2021 is already riding a wave of new solar innovations

While COVID-19 dominated news headlines and government policy for most of 2020, last year was also a landmark year for renewables. With many global economies poised to bounce back, governments are looking more closely than ever at how to make such a recovery as green as possible. Solar has a key role to play, with record-low prices and timely new innovations causing confidence to surge in its backers.

Solar adoption is speeding up, while prices continue to fall

Last year the International Energy Agency crowned solar the cheapest method of power generation in the world, with locations featuring the best infrastructure and policies generate solar electricity at costs below $20 per MWh. The Middle East has been leading the pack on solar adoption and continually chasing the lowest possible production costs for its production by making the most of its natural advantages in this field.

Consistently proving its ability to outperform fossil fuels on produced energy costs is a crucial enabler for solar, and continues to spur investment. However, faster adoption of solar – especially in regional leaders like the UAE – is also due in large part to generous government support. This month saw the launch of Sharjah Research Technology and Innovation Park’s MEA Energy Innovation Hub, with significant support from the UAE’s Ministry of Energy and Infrastructure. The hub has been designed as a magnet for attracting, developing and then launching new technologies involved in renewable energy.

The collaborative nature of the hub, with its particular emphasis on knowledge transfer, specialised training programmes and innovation-based competitions with a global audience, speaks volumes about how the UAE sees the future of renewables. In the long-term, it sees itself as leading the region – and perhaps the world – as a foremost incubator of innovation, talent and knowledge regarding renewables – expertise which it can export in the fullness of time, along with its own solar-produced electricity.

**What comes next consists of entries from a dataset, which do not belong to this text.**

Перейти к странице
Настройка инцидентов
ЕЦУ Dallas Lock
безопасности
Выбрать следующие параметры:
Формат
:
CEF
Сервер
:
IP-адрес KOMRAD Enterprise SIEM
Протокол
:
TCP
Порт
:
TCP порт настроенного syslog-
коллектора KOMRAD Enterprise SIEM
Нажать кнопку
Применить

This is just the latest in a long and continuing line of similar announcements from the UAE and wider MENA region in direct support of national strategies designed to speed up the adoption of renewables, solar in particular. With the political impetus to expand renewable targets and delivered capacity picking up, this prevailing attitude of late 2020 is already asserting itself in 2021 in an exciting and encouraging manner.

A breakdown of solar innovations in recent months

September 2020: The LICROX project begins. The aim of the project is to develop a new type of photoelectrochemical cell that can mimic the process of photosynthesis, where light is converted into chemical energy in plants. This project should be completed by August 2023 and could create a new scalable renewable energy technology.

October 2020: A University of York team created a prototype for a “checkerboard” or “puzzle” style design of solar panel that is reputedly 125% more efficient at absorbing light energy than traditional flat panels.

November 2020: The UK Space Agency and the Department for Business, Energy and Industrial Strategy began funding research into space-based solar power (SBSP) systems – essentially very large solar-powered satellites that collect solar energy, convert it into high-frequency radio waves, and safely beam it back to Earth to be injected into the electricity grid. The launch of a functioning SBSP is predicted for 2050.

March 2021: CITCEA, a technology transfer centre within Spain’s Universitat Politècnica de Catalunya (UPC) developed a new device capable of managing surplus power in PV installations, making consumption and injection of surplus solar power into the network more efficient.

March 2021: Energy distribution firm Tata Power launched a first-of-its-kind peer-to-peer solar energy trading project in Delhi. The pilot project will run until June 2021 and uses a blockchain-enabled platform for trading electricity produced from over 2MW of solar PV. This is a landmark innovation and a practical demonstration of how solar producers can sell their excess energy directly to consumers. 

The bigger picture for solar power

Individually, the announcement of new innovations for improving the collection, transportation, storage and delivery of solar power are exciting milestones. However, taken together against a backdrop of wider investor enthusiasm from both the public and private spheres, they become something more than the sum of their parts.

2020 was unique to modern history in its effect of shunting governments and private enterprises away from the fallacy that a ‘business as usual’ approach would be enough to stave off the worst consequences of a global catastrophe. In the wake of COVID-19, growing concerns about similarly catastrophic events caused by climate change are prompting a more vigorous approach to the adoption of renewables. This can be seen in the wave of new zero-carbon targets announced worldwide last year, and the subsequent race to see who will become the world’s market leaders for produced renewable energy and expertise.